[Dataset records]
- - - -
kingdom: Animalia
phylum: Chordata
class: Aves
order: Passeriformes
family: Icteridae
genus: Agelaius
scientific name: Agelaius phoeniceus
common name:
- - - -
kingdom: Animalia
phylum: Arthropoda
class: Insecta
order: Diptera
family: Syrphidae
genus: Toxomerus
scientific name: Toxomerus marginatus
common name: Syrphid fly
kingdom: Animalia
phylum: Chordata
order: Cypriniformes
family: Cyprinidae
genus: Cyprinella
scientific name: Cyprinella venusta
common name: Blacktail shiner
- - - -
The task: Begin at the line that has "scientific name: Toxomerus marginatus" and stop after the line that has "common name: Blacktail shiner". Reproduce only that stretch of the data, renaming "common name" to "vernacular name" wherever it occurs and leaving everything else unchanged.

Result of the task:
scientific name: Toxomerus marginatus
vernacular name: Syrphid fly
kingdom: Animalia
phylum: Chordata
order: Cypriniformes
family: Cyprinidae
genus: Cyprinella
scientific name: Cyprinella venusta
vernacular name: Blacktail shiner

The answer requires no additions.